I think I already read this to most people, but I decided to post i anyway. It's from that book that I was talking to max about when I think I said something along the lines of, "I'm reading....it's terrible." Actually, it's from this book called The History of Love, and it's really not that terrible...it's just weird.

okay, so it's wicked long...but I think it's really good/helpful/applies to a lot of people.

"If you remember the first time you saw Alma, you also remember the last. She was shaking her head. Or disappearing across a field. Or through your window. Come back, Alma! you shouted. Come back! Come back!
"But she didn't.
"And though you were grown up by then, you felt as lost as a child. And though your pride was broken, you felt as vast as your love for her. She was gone, and all that was left was the space where you'd grown around her, like a tree that grows around a fence.
"For a long time, it remained a hollow. Years, maybe. And when at last it was filled again, you knew that the new love you felt for a woman would have been impossible without Alma. If it weren't for her, there would have never been an empty space, or the need to fill it.
"Of course, there are certain cases in which the boy in question refuses to stop shouting at the top of his lungs for Alma. Stages a hunger strike. Pleads. Fills a book with his love. Carries on until she has no choice but to come back. Every time she tries to leave, knowing it's what has to be done, the boy stops her, begging like a fool. And so she always returns, no matter how often she leaves or how far she goes, appearing soundlessly behind him and covering his eyes with her hands, spoiling for him anyone who could ever come after her."

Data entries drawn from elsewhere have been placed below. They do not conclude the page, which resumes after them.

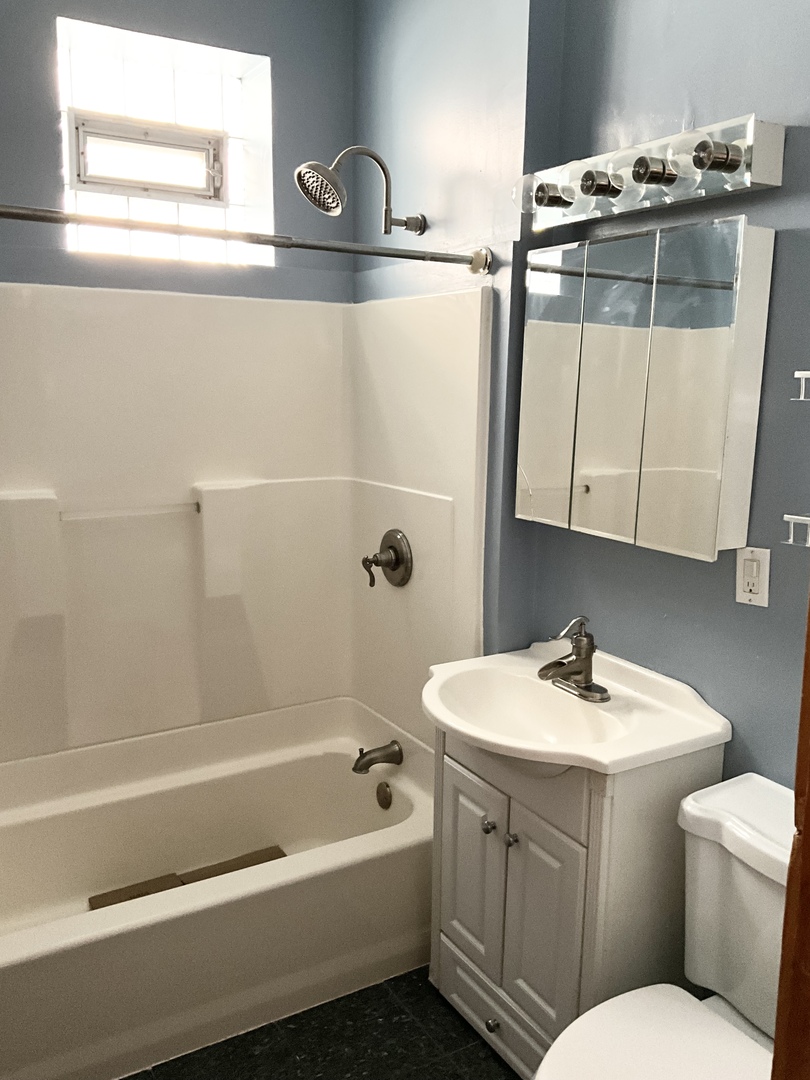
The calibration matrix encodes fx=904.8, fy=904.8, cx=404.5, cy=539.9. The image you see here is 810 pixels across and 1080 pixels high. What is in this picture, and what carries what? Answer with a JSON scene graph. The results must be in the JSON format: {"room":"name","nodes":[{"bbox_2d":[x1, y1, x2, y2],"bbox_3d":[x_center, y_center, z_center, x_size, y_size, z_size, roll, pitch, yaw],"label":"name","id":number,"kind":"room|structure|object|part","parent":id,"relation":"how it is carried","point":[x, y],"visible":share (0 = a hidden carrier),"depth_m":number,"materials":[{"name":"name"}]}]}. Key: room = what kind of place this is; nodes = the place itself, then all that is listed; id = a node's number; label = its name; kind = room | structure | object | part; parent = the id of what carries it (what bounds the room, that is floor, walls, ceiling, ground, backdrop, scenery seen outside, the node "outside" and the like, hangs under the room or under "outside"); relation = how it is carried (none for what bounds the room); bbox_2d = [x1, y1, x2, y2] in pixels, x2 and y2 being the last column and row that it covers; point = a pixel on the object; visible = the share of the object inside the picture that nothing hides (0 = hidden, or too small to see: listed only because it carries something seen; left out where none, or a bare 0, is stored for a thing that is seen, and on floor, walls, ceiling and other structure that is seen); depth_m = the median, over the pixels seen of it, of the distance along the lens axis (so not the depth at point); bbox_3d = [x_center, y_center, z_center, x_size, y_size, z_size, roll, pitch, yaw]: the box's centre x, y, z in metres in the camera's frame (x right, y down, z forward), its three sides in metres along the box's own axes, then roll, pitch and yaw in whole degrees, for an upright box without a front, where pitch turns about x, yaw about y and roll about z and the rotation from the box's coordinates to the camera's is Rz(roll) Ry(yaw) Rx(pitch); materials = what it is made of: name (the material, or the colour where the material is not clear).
{"room":"bathroom","nodes":[
{"label":"bathroom","id":0,"kind":"room"},
{"bbox_2d":[0,0,356,299],"bbox_3d":[-0.932,-0.370,2.691,1.766,2.840,0.185,-5,12,-31],"label":"back wall","id":1,"kind":"structure","parent":0,"point":[50,130],"depth_m":2.66,"materials":[{"name":"paint"}]},
{"bbox_2d":[54,13,276,268],"bbox_3d":[-0.708,-1.118,2.662,0.622,0.619,0.134,-5,12,-31],"label":"glass block window","id":2,"kind":"structure","parent":1,"relation":"in","point":[159,107],"depth_m":2.66,"materials":[{"name":"glass"}]},
{"bbox_3d":[-0.768,-1.129,2.719,0.434,0.189,0.084,-5,12,-31],"label":"sash","id":3,"kind":"part","parent":2,"relation":"part of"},
{"bbox_2d":[0,279,490,770],"bbox_3d":[-0.645,0.014,2.325,1.575,1.295,0.815,-5,12,-31],"label":"shower surround","id":4,"kind":"object","parent":1,"relation":"attached to","point":[205,305],"visible":0.93,"depth_m":2.68,"materials":[{"name":"white plastic"}]},
{"bbox_2d":[58,502,199,522],"bbox_3d":[-0.783,-0.081,2.588,0.378,0.028,0.024,-5,12,-31],"label":"towel bar","id":5,"kind":"object","parent":4,"relation":"attached to","point":[159,511],"visible":0.98,"depth_m":2.57,"materials":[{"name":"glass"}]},
{"bbox_2d":[351,740,403,773],"bbox_3d":[-0.089,0.659,2.754,0.153,0.082,0.067,-5,12,-31],"label":"tub spout","id":6,"kind":"object","parent":4,"relation":"attached to","point":[368,765],"visible":0.99,"depth_m":2.74,"materials":[{"name":"silver metal"}]},
{"bbox_2d":[361,529,412,588],"bbox_3d":[-0.069,0.056,2.721,0.107,0.177,0.179,-5,12,-31],"label":"shower valve","id":7,"kind":"object","parent":4,"relation":"attached to","point":[397,559],"visible":0.99,"depth_m":2.71,"materials":[{"name":"silver metal"}]},
{"bbox_2d":[113,967,521,1079],"bbox_3d":[0.033,1.366,1.475,1.924,0.099,3.613,-5,12,-31],"label":"floor","id":8,"kind":"structure","parent":0,"point":[457,1074],"depth_m":2.13,"materials":[{"name":"tile"}]},
{"bbox_2d":[0,692,433,1079],"bbox_3d":[-0.636,0.915,2.458,1.547,0.440,0.791,-5,12,-31],"label":"bathtub","id":9,"kind":"object","parent":8,"relation":"on","point":[394,849],"visible":0.95,"depth_m":2.39,"materials":[{"name":"white plastic"}]},
{"bbox_2d":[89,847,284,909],"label":"bath mat","id":10,"kind":"object","parent":9,"relation":"in","point":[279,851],"visible":0.28,"depth_m":2.57,"materials":[{"name":"brown"}]},
{"bbox_2d":[375,781,392,809],"bbox_3d":[-0.068,0.779,2.765,0.026,0.081,0.078,-5,12,-31],"label":"overflow drain","id":11,"kind":"object","parent":9,"relation":"attached to","point":[383,792],"visible":0.96,"depth_m":2.75,"materials":[{"name":"silver metal"}]},
{"bbox_2d":[429,721,723,1077],"bbox_3d":[0.345,0.795,2.097,0.425,0.814,0.589,-5,12,-31],"label":"vanity cabinet","id":12,"kind":"object","parent":8,"relation":"on","point":[530,872],"visible":0.66,"depth_m":1.88,"materials":[{"name":"paint"}]},
{"bbox_3d":[0.148,0.766,2.119,0.033,0.475,0.222,-5,12,-31],"label":"cabinet door","id":13,"kind":"part","parent":12,"relation":"part of","materials":[{"name":"white paint"}]},
{"bbox_3d":[0.185,0.633,2.012,0.025,0.027,0.025,-5,12,-31],"label":"knob","id":14,"kind":"part","parent":12,"relation":"part of","materials":[{"name":"silver metal"}]},
{"bbox_3d":[0.197,1.087,2.049,0.027,0.030,0.027,-5,12,-31],"label":"knob","id":15,"kind":"part","parent":12,"relation":"part of","materials":[{"name":"silver metal"}]},
{"bbox_3d":[0.229,1.083,2.058,0.037,0.138,0.422,-5,12,-31],"label":"drawer","id":16,"kind":"part","parent":12,"relation":"part of","materials":[{"name":"white wood"}]},
{"bbox_3d":[0.228,0.645,1.961,0.026,0.028,0.026,-5,12,-31],"label":"knob","id":17,"kind":"part","parent":12,"relation":"part of","materials":[{"name":"silver metal"}]},
{"bbox_3d":[0.281,0.838,1.926,0.037,0.494,0.203,-5,12,-31],"label":"cabinet door","id":18,"kind":"part","parent":12,"relation":"part of","materials":[{"name":"white paint"}]},
{"bbox_2d":[419,643,731,777],"bbox_3d":[0.313,0.389,1.974,0.509,0.176,0.636,-5,12,-31],"label":"sink","id":19,"kind":"object","parent":12,"relation":"on","point":[450,722],"visible":0.87,"depth_m":1.95,"materials":[{"name":"white ceramic"}]},
{"bbox_2d":[538,615,610,702],"bbox_3d":[0.362,0.251,2.001,0.164,0.177,0.166,-5,12,-31],"label":"faucet","id":20,"kind":"object","parent":19,"relation":"on","point":[586,652],"visible":1,"depth_m":2.00,"materials":[{"name":"silver metal"}]},
{"bbox_2d":[532,772,799,1077],"bbox_3d":[0.515,0.914,1.521,0.754,0.773,0.485,-5,12,-31],"label":"toilet","id":21,"kind":"object","parent":8,"relation":"on","point":[775,854],"visible":0.85,"depth_m":1.59,"materials":[{"name":"white ceramic"}]},
{"bbox_3d":[0.431,0.886,1.501,0.442,0.040,0.417,-5,12,-31],"label":"toilet seat lid","id":22,"kind":"part","parent":21,"relation":"part of","materials":[{"name":"white plastic"}]},
{"bbox_2d":[772,589,809,1079],"bbox_3d":[0.525,0.426,0.729,0.433,1.879,0.421,-5,12,-31],"label":"door frame","id":23,"kind":"structure","parent":8,"relation":"on","point":[808,867],"depth_m":0.85,"materials":[{"name":"brown wood"}]},
{"bbox_2d":[353,0,809,793],"bbox_3d":[0.650,-0.183,1.904,0.157,2.797,3.084,-5,12,-31],"label":"right wall","id":24,"kind":"structure","parent":0,"point":[695,96],"depth_m":2.01,"materials":[{"name":"blue paint"}]},
{"bbox_2d":[0,202,492,274],"bbox_3d":[-0.477,-0.653,1.916,1.524,0.071,0.072,-5,12,-31],"label":"shower curtain rod","id":25,"kind":"object","parent":24,"relation":"attached to","point":[314,246],"visible":0.99,"depth_m":1.96,"materials":[{"name":"silver metal"}]},
{"bbox_2d":[295,146,425,236],"bbox_3d":[-0.117,-0.954,2.476,0.373,0.227,0.174,-5,12,-31],"label":"shower head","id":26,"kind":"object","parent":24,"relation":"attached to","point":[377,159],"visible":0.98,"depth_m":2.43},
{"bbox_2d":[515,216,773,563],"bbox_3d":[0.478,-0.322,1.962,0.107,0.640,0.622,-5,12,-31],"label":"medicine cabinet","id":27,"kind":"object","parent":24,"relation":"attached to","point":[704,536],"visible":0.98,"depth_m":1.83,"materials":[{"name":"white mirror"}]},
{"bbox_3d":[0.331,-0.325,2.100,0.044,0.647,0.185,-5,12,-31],"label":"mirror door","id":28,"kind":"part","parent":27,"relation":"part of","materials":[{"name":"mirror"}]},
{"bbox_3d":[0.444,-0.285,1.884,0.037,0.662,0.220,-5,12,-31],"label":"mirror door","id":29,"kind":"part","parent":27,"relation":"part of","materials":[{"name":"silver mirror"}]},
{"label":"mirror door","id":30,"kind":"part","parent":27,"relation":"part of","materials":[{"name":"mirror"}]},
{"bbox_2d":[512,114,781,231],"bbox_3d":[0.440,-0.747,1.860,0.184,0.123,0.632,-5,12,-31],"label":"vanity light","id":31,"kind":"object","parent":24,"relation":"attached to","point":[739,173],"visible":0.98,"depth_m":1.79,"materials":[{"name":"silver metal"}]},
{"bbox_3d":[0.285,-0.781,2.034,0.081,0.081,0.080,-5,12,-31],"label":"bulb","id":32,"kind":"part","parent":31,"relation":"part of","materials":[{"name":"clear glass"}]},
{"bbox_3d":[0.444,-0.728,1.813,0.093,0.101,0.092,-5,12,-31],"label":"bulb","id":33,"kind":"part","parent":31,"relation":"part of","materials":[{"name":"clear glass"}]},
{"bbox_3d":[0.525,-0.711,1.681,0.086,0.093,0.084,-5,12,-31],"label":"bulb","id":34,"kind":"part","parent":31,"relation":"part of","materials":[{"name":"clear glass"}]},
{"bbox_2d":[735,545,770,607],"bbox_3d":[0.687,0.071,1.795,0.011,0.114,0.072,-5,12,-31],"label":"electrical outlet","id":35,"kind":"object","parent":24,"relation":"attached to","point":[757,595],"visible":0.98,"depth_m":1.79,"materials":[{"name":"white plastic"}]},
{"bbox_2d":[783,512,809,546],"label":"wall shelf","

So this made me think of Dave of course. Because I'm dumb and I still dwell upon things. But this is probably the only constructive thing I've dwelled upon. I actually thought it was really helpful...and it made me realize for once that all that time we spent together wasn't such a waste after all. Maybe it was kind of a good thing to be that crushed. I think if it had ended any other way I would still like him. If that night after I chased after him like a crazy maniac, he had in fact decided to take me back, it probably would have just been awful anyway. And if I hadn't felt so much hate for him I wouldn't have wanted so badly to look elsewhere.

I guess I'm kind of starting to be friends with him now...sort of. We speak. But more than anything I kind of realized that there's no reason why I shouldn't be friends now. Alison told me the other night that he said Nantucket was actually really fun. And the more that I think about it, if I just think about Nantucket alone, minus everything that came after, it really was great. We were just friends, and it was nice, just like that. It makes me wish that it could be like that again. That we could just be friends, and I could talk to him about pretty much anything. I doubt that it's possible...but maybe.

Of course I'll probably like Dave for...well, until I forget about him. Last weekend during that day when it was like 70 degrees in the middle of January he came over to my house and jumped in my river. It was strange because it felt a lot like summer. And I guess for that day, it felt like we were back to the way that we were. Of course, now there's snow again, and I've been reminded of reality. But right now, I think I'm okay with it. I think I can handle listening to all the music that I once associated with him. I think I'm okay with the fact that he's forever stolen my favorite sweatpants...and that I still have this stupid fury purse he gave me. Last night I wished I hadn't thrown away these poker glasses he left at my house once. I guess you might say I've learned to live with it.